岩手県北上市は2030年4月の開学を目指し、北上市立工科大学(仮称)の設置を検討している。高校卒業時の進学・就職に伴う若年層の人口流出、生産年齢人口の減少等に起因するものづくり等を担う人材の不足などの問題解決のための大学設置で、2023年度には、高校生や企業向けに調査を行い準備を進めてきた。しかし、2025年10月20日の市議会で、大学設置に向けた認可申請の第一歩として補正予算案で出された、基本計画の策定に必要な有識者の833万円の「アドバイザー費用など関連経費」は、1票差で否決されたため、設置場所やスケジュールなど再考することになりそうだ。

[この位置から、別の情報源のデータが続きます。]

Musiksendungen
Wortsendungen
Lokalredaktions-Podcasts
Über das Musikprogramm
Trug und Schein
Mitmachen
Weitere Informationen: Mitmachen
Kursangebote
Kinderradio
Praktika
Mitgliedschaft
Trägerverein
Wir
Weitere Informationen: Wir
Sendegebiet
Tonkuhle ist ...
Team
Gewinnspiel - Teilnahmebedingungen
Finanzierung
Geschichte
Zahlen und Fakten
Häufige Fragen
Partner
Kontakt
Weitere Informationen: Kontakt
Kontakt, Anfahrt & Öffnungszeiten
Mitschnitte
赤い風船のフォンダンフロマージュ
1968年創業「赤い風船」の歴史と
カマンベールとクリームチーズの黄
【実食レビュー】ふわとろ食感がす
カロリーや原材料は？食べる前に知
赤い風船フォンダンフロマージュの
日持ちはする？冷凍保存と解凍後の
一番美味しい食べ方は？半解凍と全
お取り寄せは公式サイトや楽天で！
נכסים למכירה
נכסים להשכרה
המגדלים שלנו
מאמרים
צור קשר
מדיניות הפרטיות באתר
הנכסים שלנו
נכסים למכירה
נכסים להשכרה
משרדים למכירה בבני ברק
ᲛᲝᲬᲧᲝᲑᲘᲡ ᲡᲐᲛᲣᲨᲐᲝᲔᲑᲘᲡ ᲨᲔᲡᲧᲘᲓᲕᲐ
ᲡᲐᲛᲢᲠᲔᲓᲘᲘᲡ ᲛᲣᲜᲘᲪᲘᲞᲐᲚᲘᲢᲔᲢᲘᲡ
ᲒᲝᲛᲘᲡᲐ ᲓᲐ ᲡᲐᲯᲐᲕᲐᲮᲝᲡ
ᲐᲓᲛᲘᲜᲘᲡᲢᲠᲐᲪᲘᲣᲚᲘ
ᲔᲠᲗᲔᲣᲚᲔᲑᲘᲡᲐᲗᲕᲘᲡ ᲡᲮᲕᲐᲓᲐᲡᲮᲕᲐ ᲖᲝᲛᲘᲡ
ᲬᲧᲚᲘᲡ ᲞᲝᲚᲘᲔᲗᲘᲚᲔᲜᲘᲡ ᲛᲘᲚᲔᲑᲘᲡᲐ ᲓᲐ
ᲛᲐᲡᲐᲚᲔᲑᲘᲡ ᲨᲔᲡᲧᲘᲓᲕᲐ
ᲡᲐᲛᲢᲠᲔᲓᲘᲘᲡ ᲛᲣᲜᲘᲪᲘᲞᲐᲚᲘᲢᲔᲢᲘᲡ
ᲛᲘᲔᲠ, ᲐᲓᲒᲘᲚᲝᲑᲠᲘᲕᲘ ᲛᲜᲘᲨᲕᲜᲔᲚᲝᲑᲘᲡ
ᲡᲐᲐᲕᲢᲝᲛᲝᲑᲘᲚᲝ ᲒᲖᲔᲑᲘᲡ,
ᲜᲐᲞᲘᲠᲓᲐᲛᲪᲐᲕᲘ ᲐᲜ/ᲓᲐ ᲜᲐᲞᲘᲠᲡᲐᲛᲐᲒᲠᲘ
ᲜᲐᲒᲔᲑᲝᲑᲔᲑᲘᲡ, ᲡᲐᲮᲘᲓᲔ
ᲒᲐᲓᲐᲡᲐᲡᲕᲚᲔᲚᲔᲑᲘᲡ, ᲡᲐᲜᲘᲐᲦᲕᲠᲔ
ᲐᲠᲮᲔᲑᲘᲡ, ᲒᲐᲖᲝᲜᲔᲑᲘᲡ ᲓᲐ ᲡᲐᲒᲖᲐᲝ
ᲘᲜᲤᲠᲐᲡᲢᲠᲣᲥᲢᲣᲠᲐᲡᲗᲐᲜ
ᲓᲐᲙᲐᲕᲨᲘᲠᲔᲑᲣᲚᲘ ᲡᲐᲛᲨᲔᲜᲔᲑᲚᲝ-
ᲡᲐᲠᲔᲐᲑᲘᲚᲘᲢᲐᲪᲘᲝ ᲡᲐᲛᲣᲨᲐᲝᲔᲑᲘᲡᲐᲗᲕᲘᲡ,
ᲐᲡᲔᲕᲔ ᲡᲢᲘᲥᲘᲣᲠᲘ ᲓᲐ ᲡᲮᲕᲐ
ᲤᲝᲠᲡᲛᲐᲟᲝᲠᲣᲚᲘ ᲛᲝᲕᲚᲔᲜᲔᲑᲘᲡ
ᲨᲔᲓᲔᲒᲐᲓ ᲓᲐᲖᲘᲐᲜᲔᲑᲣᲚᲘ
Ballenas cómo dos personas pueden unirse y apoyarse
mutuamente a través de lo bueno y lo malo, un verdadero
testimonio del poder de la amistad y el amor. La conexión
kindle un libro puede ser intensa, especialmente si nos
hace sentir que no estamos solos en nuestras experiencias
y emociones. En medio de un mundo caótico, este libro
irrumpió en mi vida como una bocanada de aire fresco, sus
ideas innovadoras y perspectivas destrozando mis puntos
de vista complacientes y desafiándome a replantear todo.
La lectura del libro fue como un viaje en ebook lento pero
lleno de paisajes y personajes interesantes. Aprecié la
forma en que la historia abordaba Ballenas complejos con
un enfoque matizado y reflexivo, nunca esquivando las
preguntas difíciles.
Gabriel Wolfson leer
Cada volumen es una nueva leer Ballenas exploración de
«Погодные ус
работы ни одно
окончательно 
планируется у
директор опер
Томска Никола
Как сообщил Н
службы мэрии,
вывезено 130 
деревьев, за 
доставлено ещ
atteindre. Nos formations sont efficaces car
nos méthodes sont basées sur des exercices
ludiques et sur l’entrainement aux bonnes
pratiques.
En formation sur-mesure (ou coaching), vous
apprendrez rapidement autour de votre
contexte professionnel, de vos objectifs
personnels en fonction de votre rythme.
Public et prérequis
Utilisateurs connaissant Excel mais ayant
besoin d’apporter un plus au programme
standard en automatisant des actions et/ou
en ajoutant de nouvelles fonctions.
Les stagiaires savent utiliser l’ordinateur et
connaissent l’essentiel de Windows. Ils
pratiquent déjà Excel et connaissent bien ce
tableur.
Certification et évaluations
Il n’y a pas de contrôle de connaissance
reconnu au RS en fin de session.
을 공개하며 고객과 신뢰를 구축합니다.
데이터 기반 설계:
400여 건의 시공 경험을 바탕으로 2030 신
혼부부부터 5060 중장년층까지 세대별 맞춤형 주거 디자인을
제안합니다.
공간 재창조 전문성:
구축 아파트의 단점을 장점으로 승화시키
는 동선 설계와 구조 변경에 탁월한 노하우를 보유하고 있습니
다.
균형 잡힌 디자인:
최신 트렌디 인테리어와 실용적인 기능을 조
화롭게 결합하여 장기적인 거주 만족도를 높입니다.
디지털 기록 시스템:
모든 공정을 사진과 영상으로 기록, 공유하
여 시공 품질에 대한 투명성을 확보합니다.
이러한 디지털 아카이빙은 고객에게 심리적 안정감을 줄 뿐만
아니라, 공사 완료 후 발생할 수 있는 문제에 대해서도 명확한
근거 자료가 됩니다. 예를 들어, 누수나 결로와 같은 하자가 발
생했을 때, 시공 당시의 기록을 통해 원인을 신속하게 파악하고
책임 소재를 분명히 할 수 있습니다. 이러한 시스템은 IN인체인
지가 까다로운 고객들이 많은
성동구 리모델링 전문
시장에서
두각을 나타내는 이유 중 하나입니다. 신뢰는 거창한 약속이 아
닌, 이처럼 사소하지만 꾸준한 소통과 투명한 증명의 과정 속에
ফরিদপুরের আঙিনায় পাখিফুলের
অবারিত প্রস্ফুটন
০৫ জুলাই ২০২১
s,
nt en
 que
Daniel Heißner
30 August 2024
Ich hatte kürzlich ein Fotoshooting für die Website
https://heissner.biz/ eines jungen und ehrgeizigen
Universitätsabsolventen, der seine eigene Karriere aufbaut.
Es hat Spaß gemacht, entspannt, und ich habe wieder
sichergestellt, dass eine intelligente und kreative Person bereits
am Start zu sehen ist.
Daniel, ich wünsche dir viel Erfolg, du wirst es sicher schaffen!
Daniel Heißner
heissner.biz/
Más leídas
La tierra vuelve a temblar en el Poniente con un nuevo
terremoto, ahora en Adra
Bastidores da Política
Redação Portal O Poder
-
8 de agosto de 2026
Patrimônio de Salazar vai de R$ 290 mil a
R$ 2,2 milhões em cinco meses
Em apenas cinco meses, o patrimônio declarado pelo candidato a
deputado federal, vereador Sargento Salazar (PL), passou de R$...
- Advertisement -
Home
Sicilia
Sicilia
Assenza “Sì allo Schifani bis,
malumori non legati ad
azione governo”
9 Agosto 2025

北上市は人口約9万人の東北有数の工業都市であり、東北新幹線の駅もある交通利便性の高い地域で、複数の工業団地や流通基地に半導体、自動車、医療機器などの産業が集積している。歴史的にみると、優秀な人材の育成が企業誘致の成功に結び付いて発展してきたこともあり、これを継続していくためにも公立大学を設置したいという思いがあるようだ。
目指す大学の設置予定学部は工学部先端工学科(入学定員120名)で、3年次から機械工学、電気電子工学、情報工学、材料化学の4コースに分かれるレイトスペシャライゼーションを導入する計画。また、開学から5年後には大学院を設置し、さらに高度な専門人材の育成を想定。キャンパスは、北上市役所から程近い北上市本通り2丁目地内を候補地としていた。